- [Exercise brief] Can you give everything in the data from the line containing "common name: St. augustine grass" down to the line containing "common name: Song sparrow", both included, as a two-column CSV with the columns field and value and nothing else? Make one row per line, with each value in its own quoted field and any line breaks turned into spaces.

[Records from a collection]
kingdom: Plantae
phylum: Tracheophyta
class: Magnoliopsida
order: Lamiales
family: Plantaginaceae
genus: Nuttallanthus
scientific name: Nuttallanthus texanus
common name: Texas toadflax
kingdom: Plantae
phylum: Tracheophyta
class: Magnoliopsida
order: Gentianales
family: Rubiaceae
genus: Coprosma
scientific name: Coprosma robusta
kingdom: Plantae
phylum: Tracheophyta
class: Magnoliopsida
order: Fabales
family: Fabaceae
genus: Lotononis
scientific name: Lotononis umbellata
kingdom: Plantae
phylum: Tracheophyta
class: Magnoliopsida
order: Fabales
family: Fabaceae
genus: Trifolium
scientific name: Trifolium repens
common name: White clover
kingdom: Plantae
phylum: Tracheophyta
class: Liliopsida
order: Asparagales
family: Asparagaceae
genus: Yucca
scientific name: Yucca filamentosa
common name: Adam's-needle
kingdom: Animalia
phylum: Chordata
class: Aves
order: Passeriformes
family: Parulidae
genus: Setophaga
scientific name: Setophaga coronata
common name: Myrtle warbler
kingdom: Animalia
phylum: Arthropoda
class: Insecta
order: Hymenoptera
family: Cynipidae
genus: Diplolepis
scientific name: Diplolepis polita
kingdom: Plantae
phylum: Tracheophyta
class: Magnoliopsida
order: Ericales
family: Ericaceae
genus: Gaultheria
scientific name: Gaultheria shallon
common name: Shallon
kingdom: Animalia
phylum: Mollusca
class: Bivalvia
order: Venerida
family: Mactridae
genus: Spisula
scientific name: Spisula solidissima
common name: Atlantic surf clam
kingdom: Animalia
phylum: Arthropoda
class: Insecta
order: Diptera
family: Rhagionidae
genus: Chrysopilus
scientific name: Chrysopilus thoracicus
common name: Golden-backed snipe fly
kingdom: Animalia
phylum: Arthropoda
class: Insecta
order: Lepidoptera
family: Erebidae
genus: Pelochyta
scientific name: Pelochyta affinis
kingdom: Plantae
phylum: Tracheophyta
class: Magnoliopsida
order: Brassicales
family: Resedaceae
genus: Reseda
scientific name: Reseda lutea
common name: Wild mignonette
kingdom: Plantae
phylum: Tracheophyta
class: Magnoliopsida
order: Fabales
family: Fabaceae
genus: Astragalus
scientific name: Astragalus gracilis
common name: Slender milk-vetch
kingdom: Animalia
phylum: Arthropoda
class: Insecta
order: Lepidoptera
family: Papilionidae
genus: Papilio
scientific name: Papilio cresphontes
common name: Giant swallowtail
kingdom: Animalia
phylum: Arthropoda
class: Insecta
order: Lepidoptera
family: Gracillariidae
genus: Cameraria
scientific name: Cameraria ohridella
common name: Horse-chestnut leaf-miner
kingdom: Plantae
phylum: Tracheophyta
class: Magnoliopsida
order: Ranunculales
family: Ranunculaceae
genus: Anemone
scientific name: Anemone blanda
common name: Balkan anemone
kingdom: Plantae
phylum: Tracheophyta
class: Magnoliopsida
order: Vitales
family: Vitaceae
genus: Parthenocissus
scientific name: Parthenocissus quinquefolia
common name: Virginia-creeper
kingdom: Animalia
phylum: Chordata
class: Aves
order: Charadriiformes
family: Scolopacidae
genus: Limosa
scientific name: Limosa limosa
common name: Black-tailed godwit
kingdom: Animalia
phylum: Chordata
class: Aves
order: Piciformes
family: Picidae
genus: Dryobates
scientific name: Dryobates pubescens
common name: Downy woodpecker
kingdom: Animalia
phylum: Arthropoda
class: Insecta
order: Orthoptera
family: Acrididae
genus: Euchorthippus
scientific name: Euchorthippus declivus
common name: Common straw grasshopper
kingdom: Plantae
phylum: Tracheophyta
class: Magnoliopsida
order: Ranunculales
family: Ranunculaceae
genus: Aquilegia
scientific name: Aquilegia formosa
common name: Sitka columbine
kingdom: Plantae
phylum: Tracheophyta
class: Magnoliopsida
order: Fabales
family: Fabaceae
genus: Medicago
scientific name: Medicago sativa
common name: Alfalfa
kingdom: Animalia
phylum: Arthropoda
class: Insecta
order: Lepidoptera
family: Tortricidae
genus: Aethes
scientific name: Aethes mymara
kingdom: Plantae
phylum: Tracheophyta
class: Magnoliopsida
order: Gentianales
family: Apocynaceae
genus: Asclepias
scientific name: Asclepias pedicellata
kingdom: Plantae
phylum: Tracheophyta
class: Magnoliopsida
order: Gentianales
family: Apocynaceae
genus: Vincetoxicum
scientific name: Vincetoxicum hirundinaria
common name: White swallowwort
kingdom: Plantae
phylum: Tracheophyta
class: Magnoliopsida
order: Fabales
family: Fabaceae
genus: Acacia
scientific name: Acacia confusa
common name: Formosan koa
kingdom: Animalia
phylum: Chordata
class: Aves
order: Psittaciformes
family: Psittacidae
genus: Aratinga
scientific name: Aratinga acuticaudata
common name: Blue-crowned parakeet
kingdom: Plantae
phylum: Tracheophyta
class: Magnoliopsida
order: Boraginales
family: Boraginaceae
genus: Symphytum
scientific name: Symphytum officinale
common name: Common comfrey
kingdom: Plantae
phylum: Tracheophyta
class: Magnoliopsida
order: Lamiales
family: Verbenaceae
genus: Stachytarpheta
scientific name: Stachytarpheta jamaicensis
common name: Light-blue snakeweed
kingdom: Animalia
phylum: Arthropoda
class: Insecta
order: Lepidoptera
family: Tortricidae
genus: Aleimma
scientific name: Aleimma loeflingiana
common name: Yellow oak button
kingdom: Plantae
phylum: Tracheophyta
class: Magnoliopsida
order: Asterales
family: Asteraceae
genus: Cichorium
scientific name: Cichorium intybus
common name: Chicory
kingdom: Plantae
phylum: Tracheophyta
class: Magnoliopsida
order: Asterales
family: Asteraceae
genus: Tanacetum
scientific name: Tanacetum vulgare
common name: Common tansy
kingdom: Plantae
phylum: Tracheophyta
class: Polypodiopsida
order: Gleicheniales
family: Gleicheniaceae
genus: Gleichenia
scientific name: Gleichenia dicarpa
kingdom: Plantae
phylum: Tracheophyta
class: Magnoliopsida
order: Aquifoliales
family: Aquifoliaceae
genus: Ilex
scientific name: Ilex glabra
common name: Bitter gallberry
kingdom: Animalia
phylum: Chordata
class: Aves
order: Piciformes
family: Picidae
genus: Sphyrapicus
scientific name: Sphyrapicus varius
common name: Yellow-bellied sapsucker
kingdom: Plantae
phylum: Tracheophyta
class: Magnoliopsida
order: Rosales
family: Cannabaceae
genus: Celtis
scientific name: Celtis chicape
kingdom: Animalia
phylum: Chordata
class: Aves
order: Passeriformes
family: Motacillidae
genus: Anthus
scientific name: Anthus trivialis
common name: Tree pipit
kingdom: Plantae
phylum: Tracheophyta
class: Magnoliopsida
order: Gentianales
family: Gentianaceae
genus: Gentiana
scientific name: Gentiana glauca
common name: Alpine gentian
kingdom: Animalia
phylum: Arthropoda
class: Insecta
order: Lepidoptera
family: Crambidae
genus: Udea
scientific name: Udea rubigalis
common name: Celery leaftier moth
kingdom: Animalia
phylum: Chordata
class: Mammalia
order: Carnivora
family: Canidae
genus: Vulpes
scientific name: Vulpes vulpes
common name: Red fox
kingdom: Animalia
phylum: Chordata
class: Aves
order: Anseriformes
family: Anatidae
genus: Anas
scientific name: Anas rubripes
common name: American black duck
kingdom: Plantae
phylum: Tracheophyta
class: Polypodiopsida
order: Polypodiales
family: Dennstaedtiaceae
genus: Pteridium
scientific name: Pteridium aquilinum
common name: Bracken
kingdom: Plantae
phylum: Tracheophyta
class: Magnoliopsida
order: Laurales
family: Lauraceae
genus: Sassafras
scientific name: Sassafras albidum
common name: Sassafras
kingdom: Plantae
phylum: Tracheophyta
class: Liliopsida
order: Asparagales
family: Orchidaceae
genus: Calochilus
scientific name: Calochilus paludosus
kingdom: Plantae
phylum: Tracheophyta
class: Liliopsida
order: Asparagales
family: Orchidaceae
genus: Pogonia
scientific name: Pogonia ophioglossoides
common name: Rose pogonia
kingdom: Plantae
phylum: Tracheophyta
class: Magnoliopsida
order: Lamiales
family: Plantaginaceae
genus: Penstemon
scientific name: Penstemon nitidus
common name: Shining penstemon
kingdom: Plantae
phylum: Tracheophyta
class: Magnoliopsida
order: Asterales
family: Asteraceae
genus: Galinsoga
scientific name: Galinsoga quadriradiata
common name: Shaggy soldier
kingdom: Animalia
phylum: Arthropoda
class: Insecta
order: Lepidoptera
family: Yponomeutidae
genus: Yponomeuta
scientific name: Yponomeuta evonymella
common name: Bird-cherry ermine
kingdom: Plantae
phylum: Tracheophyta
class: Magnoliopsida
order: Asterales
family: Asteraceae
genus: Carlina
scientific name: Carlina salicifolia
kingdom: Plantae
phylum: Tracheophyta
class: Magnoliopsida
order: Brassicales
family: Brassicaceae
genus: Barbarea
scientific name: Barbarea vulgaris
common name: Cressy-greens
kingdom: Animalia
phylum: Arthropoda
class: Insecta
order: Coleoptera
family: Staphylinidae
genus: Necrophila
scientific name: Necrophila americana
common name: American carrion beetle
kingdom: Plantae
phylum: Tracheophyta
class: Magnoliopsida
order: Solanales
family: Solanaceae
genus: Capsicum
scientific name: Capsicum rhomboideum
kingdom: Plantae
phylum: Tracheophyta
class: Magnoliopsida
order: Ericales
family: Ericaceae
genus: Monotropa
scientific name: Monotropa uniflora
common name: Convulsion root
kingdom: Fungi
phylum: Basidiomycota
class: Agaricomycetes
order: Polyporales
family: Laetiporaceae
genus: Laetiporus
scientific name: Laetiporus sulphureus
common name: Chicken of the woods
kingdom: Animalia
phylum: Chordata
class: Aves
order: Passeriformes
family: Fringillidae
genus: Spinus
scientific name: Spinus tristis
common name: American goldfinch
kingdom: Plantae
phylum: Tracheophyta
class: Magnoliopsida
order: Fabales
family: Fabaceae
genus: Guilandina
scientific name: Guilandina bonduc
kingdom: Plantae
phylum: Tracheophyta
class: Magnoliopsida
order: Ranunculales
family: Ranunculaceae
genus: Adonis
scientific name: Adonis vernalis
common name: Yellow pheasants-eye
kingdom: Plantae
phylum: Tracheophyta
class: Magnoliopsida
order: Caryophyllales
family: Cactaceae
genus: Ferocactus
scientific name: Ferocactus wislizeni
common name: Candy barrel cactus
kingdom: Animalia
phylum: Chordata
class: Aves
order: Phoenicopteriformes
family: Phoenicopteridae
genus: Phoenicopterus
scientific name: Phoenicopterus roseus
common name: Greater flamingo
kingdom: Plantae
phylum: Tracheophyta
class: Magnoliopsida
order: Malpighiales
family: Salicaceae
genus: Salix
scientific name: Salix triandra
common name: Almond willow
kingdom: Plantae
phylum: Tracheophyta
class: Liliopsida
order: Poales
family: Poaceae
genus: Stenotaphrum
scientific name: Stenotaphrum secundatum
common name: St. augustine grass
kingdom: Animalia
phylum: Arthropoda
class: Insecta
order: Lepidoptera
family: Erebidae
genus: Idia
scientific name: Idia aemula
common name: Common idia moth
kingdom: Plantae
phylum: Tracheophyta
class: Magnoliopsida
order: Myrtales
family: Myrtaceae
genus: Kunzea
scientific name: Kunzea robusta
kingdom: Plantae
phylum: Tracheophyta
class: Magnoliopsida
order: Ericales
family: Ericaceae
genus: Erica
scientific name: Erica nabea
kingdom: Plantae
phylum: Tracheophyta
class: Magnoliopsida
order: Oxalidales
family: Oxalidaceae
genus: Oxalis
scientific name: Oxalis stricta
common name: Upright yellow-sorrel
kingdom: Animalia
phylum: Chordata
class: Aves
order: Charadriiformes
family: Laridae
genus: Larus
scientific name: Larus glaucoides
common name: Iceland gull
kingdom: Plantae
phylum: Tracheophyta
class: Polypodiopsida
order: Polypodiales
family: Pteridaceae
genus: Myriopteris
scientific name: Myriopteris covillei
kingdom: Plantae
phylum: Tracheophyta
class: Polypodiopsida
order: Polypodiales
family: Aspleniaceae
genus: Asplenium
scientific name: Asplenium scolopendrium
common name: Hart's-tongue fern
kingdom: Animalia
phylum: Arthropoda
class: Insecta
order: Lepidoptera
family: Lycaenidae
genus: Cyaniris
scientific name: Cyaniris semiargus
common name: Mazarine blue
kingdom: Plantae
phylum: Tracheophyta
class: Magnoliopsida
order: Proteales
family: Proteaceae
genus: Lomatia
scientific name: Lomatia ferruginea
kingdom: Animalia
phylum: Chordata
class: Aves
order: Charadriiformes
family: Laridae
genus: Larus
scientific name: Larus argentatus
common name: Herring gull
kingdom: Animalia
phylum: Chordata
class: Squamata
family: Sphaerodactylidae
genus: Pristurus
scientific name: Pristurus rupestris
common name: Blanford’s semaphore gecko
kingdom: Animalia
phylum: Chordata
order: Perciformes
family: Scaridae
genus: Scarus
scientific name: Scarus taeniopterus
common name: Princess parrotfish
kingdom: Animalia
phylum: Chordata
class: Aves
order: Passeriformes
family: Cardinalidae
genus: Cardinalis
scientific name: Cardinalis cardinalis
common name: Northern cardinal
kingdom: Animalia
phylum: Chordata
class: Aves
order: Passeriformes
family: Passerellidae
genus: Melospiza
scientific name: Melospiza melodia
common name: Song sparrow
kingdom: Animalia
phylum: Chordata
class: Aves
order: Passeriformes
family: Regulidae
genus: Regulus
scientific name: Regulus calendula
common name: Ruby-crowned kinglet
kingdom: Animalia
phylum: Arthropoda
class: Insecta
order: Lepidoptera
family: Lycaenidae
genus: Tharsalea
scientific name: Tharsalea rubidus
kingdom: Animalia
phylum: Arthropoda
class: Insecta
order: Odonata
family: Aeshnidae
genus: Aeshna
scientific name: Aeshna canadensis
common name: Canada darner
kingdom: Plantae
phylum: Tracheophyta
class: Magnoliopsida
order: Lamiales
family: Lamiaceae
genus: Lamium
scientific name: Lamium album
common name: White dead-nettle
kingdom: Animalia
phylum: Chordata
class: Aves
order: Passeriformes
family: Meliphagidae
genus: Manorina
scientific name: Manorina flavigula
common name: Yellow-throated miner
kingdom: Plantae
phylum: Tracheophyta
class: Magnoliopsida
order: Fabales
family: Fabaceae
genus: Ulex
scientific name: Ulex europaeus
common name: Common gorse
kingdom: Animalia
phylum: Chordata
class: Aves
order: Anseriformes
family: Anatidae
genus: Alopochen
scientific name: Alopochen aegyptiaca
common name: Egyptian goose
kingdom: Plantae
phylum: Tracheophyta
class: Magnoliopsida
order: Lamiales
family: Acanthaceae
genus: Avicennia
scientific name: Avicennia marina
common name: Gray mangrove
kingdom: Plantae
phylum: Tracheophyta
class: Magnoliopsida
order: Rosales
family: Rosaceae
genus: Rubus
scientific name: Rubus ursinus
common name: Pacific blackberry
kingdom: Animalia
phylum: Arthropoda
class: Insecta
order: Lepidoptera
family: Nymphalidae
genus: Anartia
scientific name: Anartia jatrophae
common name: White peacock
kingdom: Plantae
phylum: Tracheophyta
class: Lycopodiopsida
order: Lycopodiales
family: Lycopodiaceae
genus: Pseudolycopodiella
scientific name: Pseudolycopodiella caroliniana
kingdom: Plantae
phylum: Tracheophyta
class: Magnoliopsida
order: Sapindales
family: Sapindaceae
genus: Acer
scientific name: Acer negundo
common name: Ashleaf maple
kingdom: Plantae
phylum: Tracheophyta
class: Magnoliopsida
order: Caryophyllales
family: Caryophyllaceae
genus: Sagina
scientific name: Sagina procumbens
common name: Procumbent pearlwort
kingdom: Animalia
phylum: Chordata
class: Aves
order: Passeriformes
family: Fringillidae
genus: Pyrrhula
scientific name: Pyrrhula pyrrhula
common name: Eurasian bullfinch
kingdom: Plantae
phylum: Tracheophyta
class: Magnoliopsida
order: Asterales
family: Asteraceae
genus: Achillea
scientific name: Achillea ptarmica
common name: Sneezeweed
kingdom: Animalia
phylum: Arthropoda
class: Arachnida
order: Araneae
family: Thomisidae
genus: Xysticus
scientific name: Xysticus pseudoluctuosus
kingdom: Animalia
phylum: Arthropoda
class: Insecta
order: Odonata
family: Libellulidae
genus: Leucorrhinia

- [Completed task]
field,value
"common name:","St. augustine grass"
"kingdom:","Animalia"
"phylum:","Arthropoda"
"class:","Insecta"
"order:","Lepidoptera"
"family:","Erebidae"
"genus:","Idia"
"scientific name:","Idia aemula"
"common name:","Common idia moth"
"kingdom:","Plantae"
"phylum:","Tracheophyta"
"class:","Magnoliopsida"
"order:","Myrtales"
"family:","Myrtaceae"
"genus:","Kunzea"
"scientific name:","Kunzea robusta"
"kingdom:","Plantae"
"phylum:","Tracheophyta"
"class:","Magnoliopsida"
"order:","Ericales"
"family:","Ericaceae"
"genus:","Erica"
"scientific name:","Erica nabea"
"kingdom:","Plantae"
"phylum:","Tracheophyta"
"class:","Magnoliopsida"
"order:","Oxalidales"
"family:","Oxalidaceae"
"genus:","Oxalis"
"scientific name:","Oxalis stricta"
"common name:","Upright yellow-sorrel"
"kingdom:","Animalia"
"phylum:","Chordata"
"class:","Aves"
"order:","Charadriiformes"
"family:","Laridae"
"genus:","Larus"
"scientific name:","Larus glaucoides"
"common name:","Iceland gull"
"kingdom:","Plantae"
"phylum:","Tracheophyta"
"class:","Polypodiopsida"
"order:","Polypodiales"
"family:","Pteridaceae"
"genus:","Myriopteris"
"scientific name:","Myriopteris covillei"
"kingdom:","Plantae"
"phylum:","Tracheophyta"
"class:","Polypodiopsida"
"order:","Polypodiales"
"family:","Aspleniaceae"
"genus:","Asplenium"
"scientific name:","Asplenium scolopendrium"
"common name:","Hart's-tongue fern"
"kingdom:","Animalia"
"phylum:","Arthropoda"
"class:","Insecta"
"order:","Lepidoptera"
"family:","Lycaenidae"
"genus:","Cyaniris"
"scientific name:","Cyaniris semiargus"
"common name:","Mazarine blue"
"kingdom:","Plantae"
"phylum:","Tracheophyta"
"class:","Magnoliopsida"
"order:","Proteales"
"family:","Proteaceae"
"genus:","Lomatia"
"scientific name:","Lomatia ferruginea"
"kingdom:","Animalia"
"phylum:","Chordata"
"class:","Aves"
"order:","Charadriiformes"
"family:","Laridae"
"genus:","Larus"
"scientific name:","Larus argentatus"
"common name:","Herring gull"
"kingdom:","Animalia"
"phylum:","Chordata"
"class:","Squamata"
"family:","Sphaerodactylidae"
"genus:","Pristurus"
"scientific name:","Pristurus rupestris"
"common name:","Blanford’s semaphore gecko"
"kingdom:","Animalia"
"phylum:","Chordata"
"order:","Perciformes"
"family:","Scaridae"
"genus:","Scarus"
"scientific name:","Scarus taeniopterus"
"common name:","Princess parrotfish"
"kingdom:","Animalia"
"phylum:","Chordata"
"class:","Aves"
"order:","Passeriformes"
"family:","Cardinalidae"
"genus:","Cardinalis"
"scientific name:","Cardinalis cardinalis"
"common name:","Northern cardinal"
"kingdom:","Animalia"
"phylum:","Chordata"
"class:","Aves"
"order:","Passeriformes"
"family:","Passerellidae"
"genus:","Melospiza"
"scientific name:","Melospiza melodia"
"common name:","Song sparrow"